## About this exercise:
The entries below hold a line with "X243459000Y-129032000D01*" and a line with "X110109000Y-129032000D01*". Return those lines and all that lie between them, exactly and only.

========================

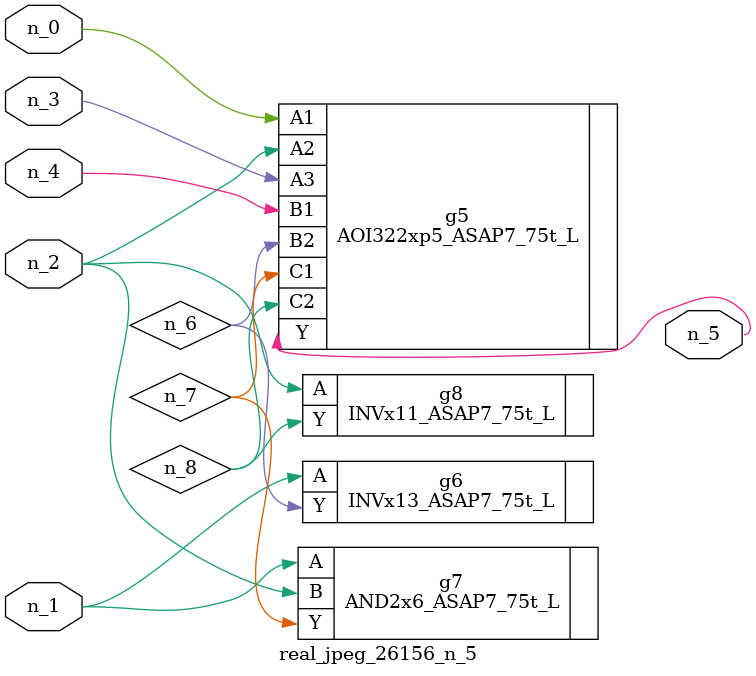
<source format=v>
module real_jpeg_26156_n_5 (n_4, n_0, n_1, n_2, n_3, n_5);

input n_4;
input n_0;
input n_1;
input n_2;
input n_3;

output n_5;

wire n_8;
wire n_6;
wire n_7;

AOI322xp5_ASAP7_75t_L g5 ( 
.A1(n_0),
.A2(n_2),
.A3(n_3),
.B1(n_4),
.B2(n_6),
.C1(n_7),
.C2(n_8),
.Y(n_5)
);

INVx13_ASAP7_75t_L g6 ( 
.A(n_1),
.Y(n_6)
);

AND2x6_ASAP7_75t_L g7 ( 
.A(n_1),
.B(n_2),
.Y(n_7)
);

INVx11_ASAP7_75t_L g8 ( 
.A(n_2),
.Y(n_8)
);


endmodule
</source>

========================

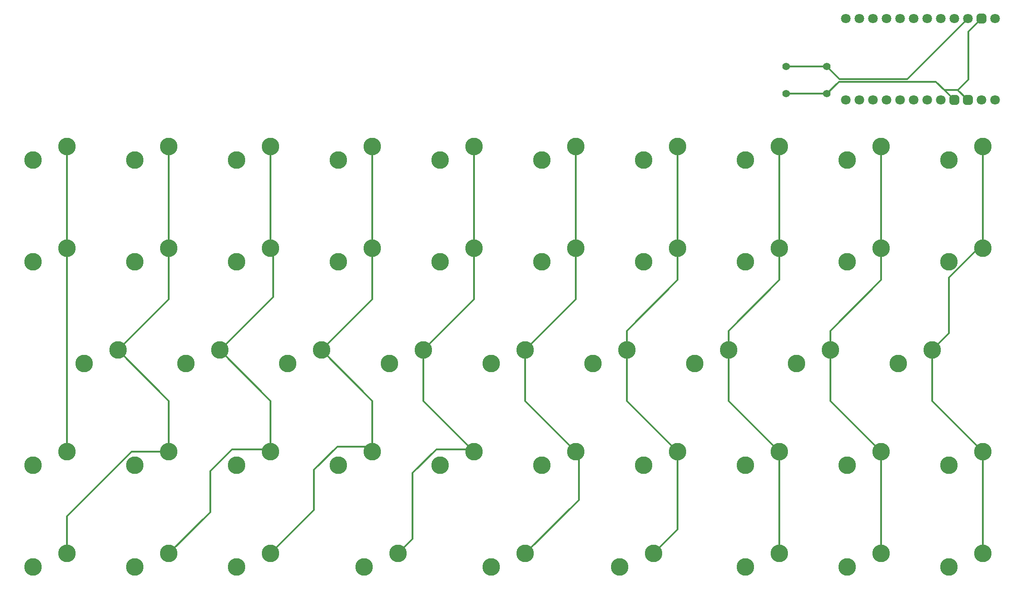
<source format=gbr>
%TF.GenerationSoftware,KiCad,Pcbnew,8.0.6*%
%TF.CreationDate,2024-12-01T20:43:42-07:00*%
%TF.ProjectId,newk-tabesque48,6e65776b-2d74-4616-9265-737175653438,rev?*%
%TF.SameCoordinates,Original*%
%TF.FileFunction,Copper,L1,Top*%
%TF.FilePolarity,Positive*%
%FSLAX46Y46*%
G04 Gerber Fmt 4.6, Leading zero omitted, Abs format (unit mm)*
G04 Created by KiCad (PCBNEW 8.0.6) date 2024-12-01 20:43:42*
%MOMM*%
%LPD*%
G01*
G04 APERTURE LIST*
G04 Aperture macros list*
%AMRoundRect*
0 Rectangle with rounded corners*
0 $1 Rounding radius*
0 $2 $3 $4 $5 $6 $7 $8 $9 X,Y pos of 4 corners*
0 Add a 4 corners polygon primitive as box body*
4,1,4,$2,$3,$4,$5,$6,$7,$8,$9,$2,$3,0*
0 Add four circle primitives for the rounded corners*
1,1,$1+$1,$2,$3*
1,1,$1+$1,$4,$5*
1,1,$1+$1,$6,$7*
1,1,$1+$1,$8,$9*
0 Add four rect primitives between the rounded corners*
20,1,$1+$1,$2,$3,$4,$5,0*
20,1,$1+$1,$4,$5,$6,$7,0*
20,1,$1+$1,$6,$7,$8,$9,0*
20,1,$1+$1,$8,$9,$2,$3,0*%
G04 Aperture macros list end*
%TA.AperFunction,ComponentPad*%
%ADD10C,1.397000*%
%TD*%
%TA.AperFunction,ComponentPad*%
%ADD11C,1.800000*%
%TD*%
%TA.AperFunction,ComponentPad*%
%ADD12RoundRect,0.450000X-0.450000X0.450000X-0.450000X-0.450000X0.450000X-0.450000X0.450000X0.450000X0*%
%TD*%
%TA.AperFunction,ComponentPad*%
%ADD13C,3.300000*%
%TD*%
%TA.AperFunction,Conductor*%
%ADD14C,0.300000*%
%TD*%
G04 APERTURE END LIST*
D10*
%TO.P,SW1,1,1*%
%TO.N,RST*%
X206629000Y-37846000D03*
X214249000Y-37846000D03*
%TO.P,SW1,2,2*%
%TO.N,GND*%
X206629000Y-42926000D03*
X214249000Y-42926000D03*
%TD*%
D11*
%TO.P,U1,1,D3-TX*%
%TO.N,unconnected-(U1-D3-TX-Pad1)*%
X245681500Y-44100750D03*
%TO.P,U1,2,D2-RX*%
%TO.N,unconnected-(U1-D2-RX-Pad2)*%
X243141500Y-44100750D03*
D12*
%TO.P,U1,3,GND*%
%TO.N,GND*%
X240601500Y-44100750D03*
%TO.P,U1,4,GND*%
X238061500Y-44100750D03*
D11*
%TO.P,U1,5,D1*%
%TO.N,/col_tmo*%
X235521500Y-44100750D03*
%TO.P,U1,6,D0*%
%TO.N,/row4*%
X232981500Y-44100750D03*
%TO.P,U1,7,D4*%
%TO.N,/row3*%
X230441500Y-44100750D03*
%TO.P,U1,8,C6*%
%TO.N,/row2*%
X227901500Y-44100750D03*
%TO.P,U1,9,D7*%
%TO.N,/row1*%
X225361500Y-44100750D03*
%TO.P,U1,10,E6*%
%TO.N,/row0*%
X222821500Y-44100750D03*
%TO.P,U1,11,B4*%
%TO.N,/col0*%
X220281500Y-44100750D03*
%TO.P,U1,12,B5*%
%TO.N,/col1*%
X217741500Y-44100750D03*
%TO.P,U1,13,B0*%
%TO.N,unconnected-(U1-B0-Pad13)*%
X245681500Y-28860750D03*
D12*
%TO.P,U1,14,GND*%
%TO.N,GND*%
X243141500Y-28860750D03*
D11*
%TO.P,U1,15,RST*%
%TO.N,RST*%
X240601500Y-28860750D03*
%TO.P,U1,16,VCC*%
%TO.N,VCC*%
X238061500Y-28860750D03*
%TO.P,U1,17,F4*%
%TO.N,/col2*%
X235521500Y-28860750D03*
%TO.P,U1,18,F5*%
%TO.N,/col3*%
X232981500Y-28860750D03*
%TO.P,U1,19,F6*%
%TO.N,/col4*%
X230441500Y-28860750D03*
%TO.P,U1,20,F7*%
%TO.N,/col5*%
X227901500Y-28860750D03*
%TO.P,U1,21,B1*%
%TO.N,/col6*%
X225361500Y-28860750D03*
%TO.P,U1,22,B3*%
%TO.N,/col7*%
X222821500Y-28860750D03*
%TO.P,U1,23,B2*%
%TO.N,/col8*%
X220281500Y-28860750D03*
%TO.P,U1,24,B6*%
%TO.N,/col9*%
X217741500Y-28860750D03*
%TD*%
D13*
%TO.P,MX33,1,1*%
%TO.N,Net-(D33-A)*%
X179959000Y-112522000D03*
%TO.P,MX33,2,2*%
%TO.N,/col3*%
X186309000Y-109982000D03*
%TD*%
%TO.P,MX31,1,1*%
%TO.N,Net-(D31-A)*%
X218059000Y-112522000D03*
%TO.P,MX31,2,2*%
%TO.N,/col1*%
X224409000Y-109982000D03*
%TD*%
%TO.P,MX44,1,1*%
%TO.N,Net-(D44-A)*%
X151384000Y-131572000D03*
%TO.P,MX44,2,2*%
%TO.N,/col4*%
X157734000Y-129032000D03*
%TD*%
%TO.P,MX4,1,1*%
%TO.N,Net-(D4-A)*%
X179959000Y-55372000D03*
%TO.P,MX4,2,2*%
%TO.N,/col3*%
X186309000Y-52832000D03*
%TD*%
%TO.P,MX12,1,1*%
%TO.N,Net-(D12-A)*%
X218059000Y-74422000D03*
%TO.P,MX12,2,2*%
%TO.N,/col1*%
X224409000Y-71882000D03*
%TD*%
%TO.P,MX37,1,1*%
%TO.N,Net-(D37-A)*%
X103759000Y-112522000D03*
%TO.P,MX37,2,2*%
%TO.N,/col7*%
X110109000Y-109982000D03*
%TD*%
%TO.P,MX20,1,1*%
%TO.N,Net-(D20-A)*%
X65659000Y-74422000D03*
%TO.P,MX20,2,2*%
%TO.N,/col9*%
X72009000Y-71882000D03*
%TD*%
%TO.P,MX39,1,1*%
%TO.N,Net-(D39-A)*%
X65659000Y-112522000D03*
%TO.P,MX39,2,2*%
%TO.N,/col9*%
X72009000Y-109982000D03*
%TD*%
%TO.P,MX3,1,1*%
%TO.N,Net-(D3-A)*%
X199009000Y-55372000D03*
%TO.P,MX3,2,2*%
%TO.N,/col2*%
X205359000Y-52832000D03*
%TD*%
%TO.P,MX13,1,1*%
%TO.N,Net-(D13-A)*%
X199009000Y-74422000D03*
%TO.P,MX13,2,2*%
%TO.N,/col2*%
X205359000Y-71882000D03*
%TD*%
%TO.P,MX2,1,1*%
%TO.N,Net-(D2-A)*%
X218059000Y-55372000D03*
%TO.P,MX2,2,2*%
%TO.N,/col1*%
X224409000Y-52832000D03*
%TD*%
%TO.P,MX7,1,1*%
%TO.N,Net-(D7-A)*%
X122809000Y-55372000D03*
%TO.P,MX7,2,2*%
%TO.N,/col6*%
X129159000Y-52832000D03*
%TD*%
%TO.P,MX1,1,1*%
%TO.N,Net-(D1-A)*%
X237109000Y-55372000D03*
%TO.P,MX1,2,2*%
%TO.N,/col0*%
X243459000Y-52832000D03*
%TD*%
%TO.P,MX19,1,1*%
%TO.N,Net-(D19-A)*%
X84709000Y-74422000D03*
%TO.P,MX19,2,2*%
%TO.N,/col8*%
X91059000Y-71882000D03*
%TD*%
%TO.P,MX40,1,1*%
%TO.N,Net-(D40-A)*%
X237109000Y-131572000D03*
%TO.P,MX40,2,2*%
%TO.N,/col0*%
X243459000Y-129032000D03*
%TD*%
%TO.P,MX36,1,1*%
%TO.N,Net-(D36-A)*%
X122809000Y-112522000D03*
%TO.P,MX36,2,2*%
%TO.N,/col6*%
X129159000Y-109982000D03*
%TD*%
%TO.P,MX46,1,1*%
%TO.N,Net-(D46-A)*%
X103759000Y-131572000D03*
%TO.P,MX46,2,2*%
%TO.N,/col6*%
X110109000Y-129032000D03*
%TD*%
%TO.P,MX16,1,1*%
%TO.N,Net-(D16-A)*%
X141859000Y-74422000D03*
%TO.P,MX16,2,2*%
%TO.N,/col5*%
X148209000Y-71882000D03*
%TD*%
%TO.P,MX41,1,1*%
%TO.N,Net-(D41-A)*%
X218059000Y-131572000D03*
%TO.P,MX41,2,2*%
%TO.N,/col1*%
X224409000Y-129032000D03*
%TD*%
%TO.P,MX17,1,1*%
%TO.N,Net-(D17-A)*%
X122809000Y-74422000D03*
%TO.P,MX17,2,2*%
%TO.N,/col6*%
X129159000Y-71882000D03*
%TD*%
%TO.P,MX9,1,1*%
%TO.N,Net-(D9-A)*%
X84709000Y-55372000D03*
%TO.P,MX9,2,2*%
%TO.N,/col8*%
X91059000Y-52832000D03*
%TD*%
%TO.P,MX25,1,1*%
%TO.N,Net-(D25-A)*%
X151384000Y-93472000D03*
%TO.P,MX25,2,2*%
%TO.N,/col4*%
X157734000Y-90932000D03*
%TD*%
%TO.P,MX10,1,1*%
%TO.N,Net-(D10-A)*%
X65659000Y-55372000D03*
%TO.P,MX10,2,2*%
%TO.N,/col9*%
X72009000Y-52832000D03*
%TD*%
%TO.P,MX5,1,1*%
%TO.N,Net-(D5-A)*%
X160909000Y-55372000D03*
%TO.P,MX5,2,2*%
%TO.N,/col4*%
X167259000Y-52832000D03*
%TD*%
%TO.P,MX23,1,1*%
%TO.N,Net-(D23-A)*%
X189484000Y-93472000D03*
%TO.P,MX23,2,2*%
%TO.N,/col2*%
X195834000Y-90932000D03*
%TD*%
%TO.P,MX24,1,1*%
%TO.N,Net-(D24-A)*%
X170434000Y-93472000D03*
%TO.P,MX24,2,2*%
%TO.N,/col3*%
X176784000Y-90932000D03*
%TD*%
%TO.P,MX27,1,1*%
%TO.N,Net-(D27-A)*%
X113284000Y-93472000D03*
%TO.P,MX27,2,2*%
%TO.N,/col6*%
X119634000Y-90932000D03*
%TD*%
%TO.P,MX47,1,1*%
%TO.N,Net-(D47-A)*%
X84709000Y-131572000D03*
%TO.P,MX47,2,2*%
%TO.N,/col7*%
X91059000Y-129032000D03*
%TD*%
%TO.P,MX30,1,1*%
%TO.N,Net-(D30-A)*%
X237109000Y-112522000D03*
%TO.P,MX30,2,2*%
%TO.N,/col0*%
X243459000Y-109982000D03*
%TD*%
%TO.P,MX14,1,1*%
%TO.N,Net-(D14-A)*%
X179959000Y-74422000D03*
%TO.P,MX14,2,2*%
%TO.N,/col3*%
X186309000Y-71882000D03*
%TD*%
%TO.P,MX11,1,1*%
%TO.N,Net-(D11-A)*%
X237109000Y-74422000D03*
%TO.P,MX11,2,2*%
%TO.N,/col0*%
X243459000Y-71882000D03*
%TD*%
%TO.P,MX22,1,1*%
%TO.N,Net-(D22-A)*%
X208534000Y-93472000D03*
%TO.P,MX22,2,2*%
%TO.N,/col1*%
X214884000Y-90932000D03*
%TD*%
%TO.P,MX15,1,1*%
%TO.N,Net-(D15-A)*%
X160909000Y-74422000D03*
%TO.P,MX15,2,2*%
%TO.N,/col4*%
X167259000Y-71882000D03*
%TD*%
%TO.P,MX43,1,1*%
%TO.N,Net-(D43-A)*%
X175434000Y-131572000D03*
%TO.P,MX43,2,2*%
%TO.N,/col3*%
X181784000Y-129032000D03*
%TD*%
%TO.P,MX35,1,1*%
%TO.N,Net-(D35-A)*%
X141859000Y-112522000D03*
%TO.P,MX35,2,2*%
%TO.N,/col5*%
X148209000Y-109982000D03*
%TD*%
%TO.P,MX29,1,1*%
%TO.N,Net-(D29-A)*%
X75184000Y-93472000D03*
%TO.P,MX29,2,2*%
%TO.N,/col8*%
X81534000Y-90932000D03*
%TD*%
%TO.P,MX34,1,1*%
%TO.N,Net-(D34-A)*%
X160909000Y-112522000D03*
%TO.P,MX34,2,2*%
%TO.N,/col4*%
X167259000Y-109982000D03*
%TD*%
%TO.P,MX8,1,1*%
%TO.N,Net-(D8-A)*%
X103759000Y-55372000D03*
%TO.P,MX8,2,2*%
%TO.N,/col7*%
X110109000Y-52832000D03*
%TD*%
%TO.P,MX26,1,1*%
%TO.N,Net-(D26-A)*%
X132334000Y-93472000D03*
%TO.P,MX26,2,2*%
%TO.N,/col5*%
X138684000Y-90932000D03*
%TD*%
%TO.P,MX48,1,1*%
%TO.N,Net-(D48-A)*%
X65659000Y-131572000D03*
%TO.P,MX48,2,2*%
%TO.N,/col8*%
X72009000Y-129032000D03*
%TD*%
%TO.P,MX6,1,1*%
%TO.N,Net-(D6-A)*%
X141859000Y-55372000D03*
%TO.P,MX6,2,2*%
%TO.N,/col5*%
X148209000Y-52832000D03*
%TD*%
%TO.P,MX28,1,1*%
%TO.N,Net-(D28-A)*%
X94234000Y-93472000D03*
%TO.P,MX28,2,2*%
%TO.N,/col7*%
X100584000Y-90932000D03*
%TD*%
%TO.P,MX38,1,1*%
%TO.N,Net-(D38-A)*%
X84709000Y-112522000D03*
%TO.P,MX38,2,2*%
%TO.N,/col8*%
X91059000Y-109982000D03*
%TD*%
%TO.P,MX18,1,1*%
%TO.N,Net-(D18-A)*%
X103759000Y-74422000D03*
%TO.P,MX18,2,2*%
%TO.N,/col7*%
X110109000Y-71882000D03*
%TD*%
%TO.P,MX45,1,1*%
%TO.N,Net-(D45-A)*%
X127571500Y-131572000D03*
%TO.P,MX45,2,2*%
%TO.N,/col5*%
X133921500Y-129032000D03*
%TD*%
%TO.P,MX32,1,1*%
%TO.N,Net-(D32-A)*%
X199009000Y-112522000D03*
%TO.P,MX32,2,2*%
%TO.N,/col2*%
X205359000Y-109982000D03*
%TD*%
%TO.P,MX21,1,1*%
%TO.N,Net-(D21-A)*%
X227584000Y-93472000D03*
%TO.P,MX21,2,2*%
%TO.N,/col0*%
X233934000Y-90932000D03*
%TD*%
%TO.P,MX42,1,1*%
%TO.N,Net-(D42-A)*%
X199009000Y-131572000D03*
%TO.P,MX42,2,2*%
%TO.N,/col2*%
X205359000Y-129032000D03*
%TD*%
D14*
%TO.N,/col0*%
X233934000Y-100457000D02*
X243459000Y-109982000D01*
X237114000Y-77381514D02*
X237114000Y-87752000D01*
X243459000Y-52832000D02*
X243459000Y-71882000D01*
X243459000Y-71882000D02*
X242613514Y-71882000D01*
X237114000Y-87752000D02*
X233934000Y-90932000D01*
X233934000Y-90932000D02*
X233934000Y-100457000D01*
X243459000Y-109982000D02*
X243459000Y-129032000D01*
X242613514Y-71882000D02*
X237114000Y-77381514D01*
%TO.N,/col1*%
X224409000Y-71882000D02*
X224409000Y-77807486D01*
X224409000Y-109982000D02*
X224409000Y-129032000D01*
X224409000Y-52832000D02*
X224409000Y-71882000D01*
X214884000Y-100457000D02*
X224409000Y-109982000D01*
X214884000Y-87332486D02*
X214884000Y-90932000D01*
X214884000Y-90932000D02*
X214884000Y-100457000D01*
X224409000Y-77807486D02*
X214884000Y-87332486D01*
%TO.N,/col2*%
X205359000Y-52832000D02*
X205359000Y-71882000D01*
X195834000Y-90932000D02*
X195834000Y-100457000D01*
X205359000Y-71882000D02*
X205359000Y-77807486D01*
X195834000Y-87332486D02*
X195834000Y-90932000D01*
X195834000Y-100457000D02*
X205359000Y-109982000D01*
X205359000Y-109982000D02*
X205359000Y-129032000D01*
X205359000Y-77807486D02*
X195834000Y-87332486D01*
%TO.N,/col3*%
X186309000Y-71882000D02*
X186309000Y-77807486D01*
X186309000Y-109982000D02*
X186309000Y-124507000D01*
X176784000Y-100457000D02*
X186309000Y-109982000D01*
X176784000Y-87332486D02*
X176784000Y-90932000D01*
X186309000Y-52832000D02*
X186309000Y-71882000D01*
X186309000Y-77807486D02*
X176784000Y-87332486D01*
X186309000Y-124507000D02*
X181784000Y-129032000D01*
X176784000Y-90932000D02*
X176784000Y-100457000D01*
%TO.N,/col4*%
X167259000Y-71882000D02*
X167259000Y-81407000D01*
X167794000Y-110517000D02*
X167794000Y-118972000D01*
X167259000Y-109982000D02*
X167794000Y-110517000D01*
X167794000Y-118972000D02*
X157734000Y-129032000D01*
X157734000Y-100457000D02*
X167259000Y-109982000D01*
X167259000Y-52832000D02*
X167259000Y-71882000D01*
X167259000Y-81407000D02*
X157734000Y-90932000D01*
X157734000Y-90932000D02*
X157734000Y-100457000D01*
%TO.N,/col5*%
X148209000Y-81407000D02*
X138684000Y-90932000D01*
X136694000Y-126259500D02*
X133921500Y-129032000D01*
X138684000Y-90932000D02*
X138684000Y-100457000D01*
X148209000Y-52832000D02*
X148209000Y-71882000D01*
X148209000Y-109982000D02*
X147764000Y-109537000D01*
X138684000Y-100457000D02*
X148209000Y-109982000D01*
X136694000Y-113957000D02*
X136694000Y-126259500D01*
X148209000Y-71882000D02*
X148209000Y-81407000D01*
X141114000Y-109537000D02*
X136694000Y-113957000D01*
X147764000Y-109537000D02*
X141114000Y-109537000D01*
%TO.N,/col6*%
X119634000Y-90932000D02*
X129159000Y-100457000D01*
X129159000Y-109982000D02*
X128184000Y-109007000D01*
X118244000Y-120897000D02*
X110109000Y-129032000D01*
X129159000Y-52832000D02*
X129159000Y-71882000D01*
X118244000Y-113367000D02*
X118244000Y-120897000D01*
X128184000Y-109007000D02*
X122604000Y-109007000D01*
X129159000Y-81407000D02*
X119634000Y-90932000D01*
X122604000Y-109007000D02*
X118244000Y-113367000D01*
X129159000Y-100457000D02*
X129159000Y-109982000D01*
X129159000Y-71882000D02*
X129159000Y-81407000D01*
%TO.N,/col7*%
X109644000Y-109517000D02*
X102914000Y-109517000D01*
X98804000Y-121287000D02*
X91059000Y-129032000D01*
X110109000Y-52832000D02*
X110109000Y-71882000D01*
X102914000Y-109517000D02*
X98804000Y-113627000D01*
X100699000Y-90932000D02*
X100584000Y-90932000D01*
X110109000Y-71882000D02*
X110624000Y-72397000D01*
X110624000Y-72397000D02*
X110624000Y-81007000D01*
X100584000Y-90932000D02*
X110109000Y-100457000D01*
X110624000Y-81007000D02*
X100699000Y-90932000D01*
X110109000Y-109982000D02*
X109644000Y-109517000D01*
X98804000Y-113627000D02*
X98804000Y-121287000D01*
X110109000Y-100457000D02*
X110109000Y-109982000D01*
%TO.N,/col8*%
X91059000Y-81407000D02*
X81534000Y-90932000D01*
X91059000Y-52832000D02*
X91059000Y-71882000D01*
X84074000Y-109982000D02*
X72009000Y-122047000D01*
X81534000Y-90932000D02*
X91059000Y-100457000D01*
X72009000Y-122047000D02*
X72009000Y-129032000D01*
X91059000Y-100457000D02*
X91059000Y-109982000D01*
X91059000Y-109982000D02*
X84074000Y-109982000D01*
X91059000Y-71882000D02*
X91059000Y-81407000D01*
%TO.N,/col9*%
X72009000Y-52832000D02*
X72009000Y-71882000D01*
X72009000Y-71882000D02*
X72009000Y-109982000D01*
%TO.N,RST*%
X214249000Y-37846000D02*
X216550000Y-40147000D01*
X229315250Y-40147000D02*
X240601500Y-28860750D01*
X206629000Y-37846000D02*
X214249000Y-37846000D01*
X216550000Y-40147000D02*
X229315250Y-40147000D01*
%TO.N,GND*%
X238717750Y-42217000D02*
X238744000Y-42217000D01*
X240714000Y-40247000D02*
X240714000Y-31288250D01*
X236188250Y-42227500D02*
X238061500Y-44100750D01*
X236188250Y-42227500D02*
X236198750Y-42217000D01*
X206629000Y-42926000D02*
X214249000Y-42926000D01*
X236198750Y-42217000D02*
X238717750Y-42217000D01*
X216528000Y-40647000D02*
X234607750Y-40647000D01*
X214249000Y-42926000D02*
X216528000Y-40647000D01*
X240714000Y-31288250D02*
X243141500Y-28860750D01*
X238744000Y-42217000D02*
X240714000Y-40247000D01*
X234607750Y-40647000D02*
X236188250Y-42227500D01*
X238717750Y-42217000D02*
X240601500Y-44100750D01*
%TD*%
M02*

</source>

========================

## Output:
X243459000Y-129032000D01*
X242613514Y-71882000D02*
X237114000Y-77381514D01*
%TO.N,/col1*%
X224409000Y-71882000D02*
X224409000Y-77807486D01*
X224409000Y-109982000D02*
X224409000Y-129032000D01*
X224409000Y-52832000D02*
X224409000Y-71882000D01*
X214884000Y-100457000D02*
X224409000Y-109982000D01*
X214884000Y-87332486D02*
X214884000Y-90932000D01*
X214884000Y-90932000D02*
X214884000Y-100457000D01*
X224409000Y-77807486D02*
X214884000Y-87332486D01*
%TO.N,/col2*%
X205359000Y-52832000D02*
X205359000Y-71882000D01*
X195834000Y-90932000D02*
X195834000Y-100457000D01*
X205359000Y-71882000D02*
X205359000Y-77807486D01*
X195834000Y-87332486D02*
X195834000Y-90932000D01*
X195834000Y-100457000D02*
X205359000Y-109982000D01*
X205359000Y-109982000D02*
X205359000Y-129032000D01*
X205359000Y-77807486D02*
X195834000Y-87332486D01*
%TO.N,/col3*%
X186309000Y-71882000D02*
X186309000Y-77807486D01*
X186309000Y-109982000D02*
X186309000Y-124507000D01*
X176784000Y-100457000D02*
X186309000Y-109982000D01*
X176784000Y-87332486D02*
X176784000Y-90932000D01*
X186309000Y-52832000D02*
X186309000Y-71882000D01*
X186309000Y-77807486D02*
X176784000Y-87332486D01*
X186309000Y-124507000D02*
X181784000Y-129032000D01*
X176784000Y-90932000D02*
X176784000Y-100457000D01*
%TO.N,/col4*%
X167259000Y-71882000D02*
X167259000Y-81407000D01*
X167794000Y-110517000D02*
X167794000Y-118972000D01*
X167259000Y-109982000D02*
X167794000Y-110517000D01*
X167794000Y-118972000D02*
X157734000Y-129032000D01*
X157734000Y-100457000D02*
X167259000Y-109982000D01*
X167259000Y-52832000D02*
X167259000Y-71882000D01*
X167259000Y-81407000D02*
X157734000Y-90932000D01*
X157734000Y-90932000D02*
X157734000Y-100457000D01*
%TO.N,/col5*%
X148209000Y-81407000D02*
X138684000Y-90932000D01*
X136694000Y-126259500D02*
X133921500Y-129032000D01*
X138684000Y-90932000D02*
X138684000Y-100457000D01*
X148209000Y-52832000D02*
X148209000Y-71882000D01*
X148209000Y-109982000D02*
X147764000Y-109537000D01*
X138684000Y-100457000D02*
X148209000Y-109982000D01*
X136694000Y-113957000D02*
X136694000Y-126259500D01*
X148209000Y-71882000D02*
X148209000Y-81407000D01*
X141114000Y-109537000D02*
X136694000Y-113957000D01*
X147764000Y-109537000D02*
X141114000Y-109537000D01*
%TO.N,/col6*%
X119634000Y-90932000D02*
X129159000Y-100457000D01*
X129159000Y-109982000D02*
X128184000Y-109007000D01*
X118244000Y-120897000D02*
X110109000Y-129032000D01*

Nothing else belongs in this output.